Entertainment

'Vikings' Shows Mercy as Bjorn Channels 'The Revenant'

The episode "Mercy" has 'Vikings' shaping up.

Vikings is a show filled with epic battles, sly Ragnar moments, quiet character beats, and copious ass-kicking. Each week, we’ll break down the epic, the weird, and the unintentionally goofy. Let’s dive into Season 4, Episode 3, “Mercy.”

This week in Ragnar sass

Ragnar’s sass isn’t quite up to eye roll backflip levels this week, but he still gets some nice jabs at Aslag in. When his son asks if he’s met Harbard, he says, “Not I. Perhaps your mother has.” Taking a bite of his food and spitting it out while coldly giving her unblinking crazy-eyes is truly inspired.

This week in ass-kicking

Bjorn goes full Revenant this week, thankfully faring better than Leo as he nonchalantly bests the bear and whoops in victory. It’s unclear how his quest to “be a man” is going — and why he doesn’t think he’s man enough after he wins a fight with a bear — but aimless or not, this is the most watchable he’s been in ages. Good riddance to his love triangle plot lines of last season.

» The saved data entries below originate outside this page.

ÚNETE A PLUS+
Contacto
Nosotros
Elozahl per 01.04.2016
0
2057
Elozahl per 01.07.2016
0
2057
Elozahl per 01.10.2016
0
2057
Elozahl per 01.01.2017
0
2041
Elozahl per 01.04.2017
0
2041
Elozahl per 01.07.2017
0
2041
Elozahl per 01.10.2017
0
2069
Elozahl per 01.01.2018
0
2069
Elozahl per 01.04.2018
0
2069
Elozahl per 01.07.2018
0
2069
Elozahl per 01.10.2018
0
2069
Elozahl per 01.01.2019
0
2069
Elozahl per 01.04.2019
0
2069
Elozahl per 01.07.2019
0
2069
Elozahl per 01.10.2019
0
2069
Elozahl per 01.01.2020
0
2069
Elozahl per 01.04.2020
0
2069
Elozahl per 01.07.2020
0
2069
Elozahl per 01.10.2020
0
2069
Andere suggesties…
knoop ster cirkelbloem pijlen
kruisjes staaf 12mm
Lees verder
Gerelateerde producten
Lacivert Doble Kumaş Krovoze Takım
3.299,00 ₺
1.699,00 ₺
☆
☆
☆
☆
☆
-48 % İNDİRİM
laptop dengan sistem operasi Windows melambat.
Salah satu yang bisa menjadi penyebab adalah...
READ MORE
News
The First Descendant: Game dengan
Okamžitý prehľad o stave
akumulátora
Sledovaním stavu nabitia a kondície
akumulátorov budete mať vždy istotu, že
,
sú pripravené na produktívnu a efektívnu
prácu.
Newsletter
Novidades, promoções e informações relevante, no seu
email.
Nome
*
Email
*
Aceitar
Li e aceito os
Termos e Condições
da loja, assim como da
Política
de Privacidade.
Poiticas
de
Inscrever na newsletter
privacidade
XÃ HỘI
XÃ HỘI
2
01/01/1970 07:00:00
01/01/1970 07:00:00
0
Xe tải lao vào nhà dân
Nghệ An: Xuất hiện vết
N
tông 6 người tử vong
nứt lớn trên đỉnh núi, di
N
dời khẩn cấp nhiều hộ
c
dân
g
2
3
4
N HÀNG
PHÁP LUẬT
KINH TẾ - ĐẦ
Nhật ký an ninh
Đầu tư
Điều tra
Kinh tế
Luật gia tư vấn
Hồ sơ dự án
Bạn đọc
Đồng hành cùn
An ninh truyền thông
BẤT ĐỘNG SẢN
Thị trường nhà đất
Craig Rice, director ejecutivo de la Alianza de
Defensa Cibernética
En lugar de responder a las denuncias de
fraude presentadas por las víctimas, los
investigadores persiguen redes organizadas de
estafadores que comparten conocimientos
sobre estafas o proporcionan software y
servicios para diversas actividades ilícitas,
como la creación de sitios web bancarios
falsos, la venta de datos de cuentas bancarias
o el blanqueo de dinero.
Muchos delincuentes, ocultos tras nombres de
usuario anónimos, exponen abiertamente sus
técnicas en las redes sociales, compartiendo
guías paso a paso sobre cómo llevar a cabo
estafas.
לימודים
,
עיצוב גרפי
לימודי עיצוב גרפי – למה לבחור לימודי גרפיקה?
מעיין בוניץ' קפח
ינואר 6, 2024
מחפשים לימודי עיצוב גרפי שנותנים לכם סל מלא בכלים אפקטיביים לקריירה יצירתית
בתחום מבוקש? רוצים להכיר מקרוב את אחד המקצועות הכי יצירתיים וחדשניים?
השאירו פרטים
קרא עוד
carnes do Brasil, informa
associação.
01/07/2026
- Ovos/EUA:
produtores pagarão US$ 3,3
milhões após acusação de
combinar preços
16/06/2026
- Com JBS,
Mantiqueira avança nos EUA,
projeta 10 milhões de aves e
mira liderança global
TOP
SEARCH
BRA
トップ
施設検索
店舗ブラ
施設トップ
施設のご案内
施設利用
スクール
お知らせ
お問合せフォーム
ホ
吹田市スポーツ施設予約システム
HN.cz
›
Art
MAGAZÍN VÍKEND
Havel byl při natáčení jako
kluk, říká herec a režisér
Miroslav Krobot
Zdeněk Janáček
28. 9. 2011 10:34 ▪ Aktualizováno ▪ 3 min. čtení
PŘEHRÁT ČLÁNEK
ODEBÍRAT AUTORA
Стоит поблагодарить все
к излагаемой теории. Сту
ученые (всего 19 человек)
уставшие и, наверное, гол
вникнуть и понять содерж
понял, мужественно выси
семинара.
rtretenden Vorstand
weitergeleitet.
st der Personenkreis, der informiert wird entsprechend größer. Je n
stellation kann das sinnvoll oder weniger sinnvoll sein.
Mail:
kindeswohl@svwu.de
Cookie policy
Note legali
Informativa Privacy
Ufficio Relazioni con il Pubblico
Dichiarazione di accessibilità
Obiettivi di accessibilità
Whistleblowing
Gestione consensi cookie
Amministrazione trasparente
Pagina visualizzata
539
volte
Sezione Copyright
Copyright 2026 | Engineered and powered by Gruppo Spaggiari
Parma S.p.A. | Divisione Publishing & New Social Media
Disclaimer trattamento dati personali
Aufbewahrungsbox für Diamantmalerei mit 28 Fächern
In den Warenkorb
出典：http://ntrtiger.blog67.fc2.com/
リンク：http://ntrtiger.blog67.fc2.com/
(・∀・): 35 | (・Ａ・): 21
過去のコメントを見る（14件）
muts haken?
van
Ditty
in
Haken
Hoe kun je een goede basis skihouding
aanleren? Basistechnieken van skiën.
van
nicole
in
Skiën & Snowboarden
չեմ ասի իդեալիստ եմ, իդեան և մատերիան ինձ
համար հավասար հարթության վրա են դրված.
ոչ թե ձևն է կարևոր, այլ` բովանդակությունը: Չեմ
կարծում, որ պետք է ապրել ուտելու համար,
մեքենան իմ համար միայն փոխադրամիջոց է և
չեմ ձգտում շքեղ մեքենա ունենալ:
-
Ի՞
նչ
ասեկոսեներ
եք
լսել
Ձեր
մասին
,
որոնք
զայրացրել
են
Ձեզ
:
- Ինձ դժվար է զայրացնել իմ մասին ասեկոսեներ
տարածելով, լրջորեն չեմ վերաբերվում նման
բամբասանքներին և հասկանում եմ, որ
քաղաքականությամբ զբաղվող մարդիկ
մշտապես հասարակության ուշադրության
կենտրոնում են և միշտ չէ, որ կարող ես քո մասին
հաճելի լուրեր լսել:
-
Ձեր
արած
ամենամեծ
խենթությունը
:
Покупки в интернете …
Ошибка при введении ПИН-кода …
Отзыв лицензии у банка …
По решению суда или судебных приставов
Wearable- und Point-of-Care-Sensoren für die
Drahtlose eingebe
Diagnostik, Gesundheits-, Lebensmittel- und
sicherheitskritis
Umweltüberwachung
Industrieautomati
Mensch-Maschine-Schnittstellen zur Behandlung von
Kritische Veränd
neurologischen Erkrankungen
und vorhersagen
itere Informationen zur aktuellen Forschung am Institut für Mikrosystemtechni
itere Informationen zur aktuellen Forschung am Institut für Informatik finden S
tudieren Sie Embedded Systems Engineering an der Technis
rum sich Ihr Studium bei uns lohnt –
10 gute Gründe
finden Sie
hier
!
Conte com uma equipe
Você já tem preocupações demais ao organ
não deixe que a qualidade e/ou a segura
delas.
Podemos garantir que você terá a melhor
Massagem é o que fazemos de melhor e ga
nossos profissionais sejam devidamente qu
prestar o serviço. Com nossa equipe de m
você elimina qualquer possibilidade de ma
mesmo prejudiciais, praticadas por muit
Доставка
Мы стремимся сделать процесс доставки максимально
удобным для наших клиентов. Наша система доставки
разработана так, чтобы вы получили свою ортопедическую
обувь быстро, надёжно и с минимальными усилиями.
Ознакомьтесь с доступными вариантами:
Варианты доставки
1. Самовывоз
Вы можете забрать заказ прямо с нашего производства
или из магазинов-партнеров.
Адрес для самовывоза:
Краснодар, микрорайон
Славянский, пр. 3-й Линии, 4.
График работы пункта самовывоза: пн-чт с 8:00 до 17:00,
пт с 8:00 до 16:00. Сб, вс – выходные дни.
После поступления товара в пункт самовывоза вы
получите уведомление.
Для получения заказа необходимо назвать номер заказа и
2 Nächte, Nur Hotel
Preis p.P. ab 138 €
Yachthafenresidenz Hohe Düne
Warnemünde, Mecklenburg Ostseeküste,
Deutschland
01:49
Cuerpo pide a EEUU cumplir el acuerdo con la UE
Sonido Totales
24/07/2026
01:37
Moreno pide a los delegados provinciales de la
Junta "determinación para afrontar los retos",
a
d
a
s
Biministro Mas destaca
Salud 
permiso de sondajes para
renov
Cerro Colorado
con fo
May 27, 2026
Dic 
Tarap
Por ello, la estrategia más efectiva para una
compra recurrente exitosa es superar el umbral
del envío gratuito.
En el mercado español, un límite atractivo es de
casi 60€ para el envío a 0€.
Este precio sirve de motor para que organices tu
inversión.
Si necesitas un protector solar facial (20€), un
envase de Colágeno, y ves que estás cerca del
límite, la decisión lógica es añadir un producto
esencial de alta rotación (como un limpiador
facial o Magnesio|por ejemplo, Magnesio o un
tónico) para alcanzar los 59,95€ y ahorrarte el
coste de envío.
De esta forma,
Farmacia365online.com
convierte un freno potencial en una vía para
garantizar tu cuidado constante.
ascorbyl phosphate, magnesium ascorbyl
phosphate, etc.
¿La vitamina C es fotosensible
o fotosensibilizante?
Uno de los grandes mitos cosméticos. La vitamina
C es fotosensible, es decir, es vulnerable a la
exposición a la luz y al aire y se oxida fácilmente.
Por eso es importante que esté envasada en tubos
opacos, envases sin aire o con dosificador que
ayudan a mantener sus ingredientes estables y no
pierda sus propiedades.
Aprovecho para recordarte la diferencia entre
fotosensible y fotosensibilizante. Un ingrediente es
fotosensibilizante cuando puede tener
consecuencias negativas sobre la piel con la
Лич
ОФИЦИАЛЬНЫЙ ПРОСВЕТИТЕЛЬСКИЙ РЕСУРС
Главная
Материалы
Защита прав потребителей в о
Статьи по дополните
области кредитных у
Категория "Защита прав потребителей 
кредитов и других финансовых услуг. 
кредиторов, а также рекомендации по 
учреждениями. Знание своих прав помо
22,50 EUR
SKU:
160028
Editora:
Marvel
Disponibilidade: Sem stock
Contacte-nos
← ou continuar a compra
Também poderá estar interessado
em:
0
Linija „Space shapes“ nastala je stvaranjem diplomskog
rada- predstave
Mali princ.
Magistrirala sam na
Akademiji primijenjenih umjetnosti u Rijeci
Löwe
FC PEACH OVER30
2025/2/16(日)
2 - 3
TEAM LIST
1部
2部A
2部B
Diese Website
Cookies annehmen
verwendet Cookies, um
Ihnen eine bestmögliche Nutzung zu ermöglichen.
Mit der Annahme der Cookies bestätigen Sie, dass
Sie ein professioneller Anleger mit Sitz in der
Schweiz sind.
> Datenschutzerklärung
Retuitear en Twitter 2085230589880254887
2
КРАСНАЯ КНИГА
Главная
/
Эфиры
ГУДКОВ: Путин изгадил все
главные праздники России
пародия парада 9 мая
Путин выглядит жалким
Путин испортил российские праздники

This week’s most interesting choice

Ragnar’s sadism in his treatment of Floki finally gets at the nuanced area where last week’s episode failed (Alsag deserved that slap, therefore watching him beat his wife wasn’t an interesting moral conundrum). Sure, Floki committed a horrible act, but should Ragnar be relishing the opportunity to tell him his daughter is dead? Does the punishment really fit the crime?

The episode ultimately answers that question with a resounding “no” in the form of Ragnar’s mystical vision of Athelstan, and his subsequent decision to free Floki. It’s essentially a get out of jail free card; God forbid the show let him shake a situation that makes him look bad on his own. And so, once again, Vikings almost sets up a nuanced scenario in which we question our support for Ragnar, but fails to follow through. It’s still an improvement from last week. Maybe one of these days, the show will be as complex as it thinks it is.

Worst person of the week

Damn it, Kalf. You had one job .

History

We knew it was too soon to like Kalf. No sooner does he profess his love to Lagertha — lying his ass off when he says, “I thought it was power I wanted but it’s not true, all I ever wanted was you” — than he turns around and hires a hit-berserker to kill her son behind her back. What the hell, Kalf? Now, in his possible defense, this sudden desire to kill Bjorn may come from desire to have a child of his own with Lagertha: We saw from her ex-husband that it’s not uncommon for a man to feel threatened by the guy who once gave his woman a child. But, he pulled the curtain back and revealed that Good Guy Kalf is only good insofar as it gets him into Lagertha’s skirts. After that, all bets are off.

This week in “oh no”

After a mistake-ridden episode last week, this one thankfully recovered with far less to “oh no” about. Time spent in Wessex is much less brutal when we’re with Ecbert instead of Aethelwulf and Kwenthrith — and even milquetoast Judith develops some spine. There was still time wasted on a sex scene or two between characters nobody cares about — the French couple; Aethelwulf and Kwenthrith — and Rollo’s buffoonery remains a concerning plot turn. But overall, the writing shaped up this week.

Stray loot

  • Rollo’s “BAAAAHHHH!!!” to all the French nobleman.
  • Ecbert on Ragnar’s scheme last season: “Pretending to be dead. You cannot fault our Ragnar.”
  • This was generally a great episode for Ecbert sass. He sounds hilariously insincere when he tells Kwenthrith, “Thank God you are free.”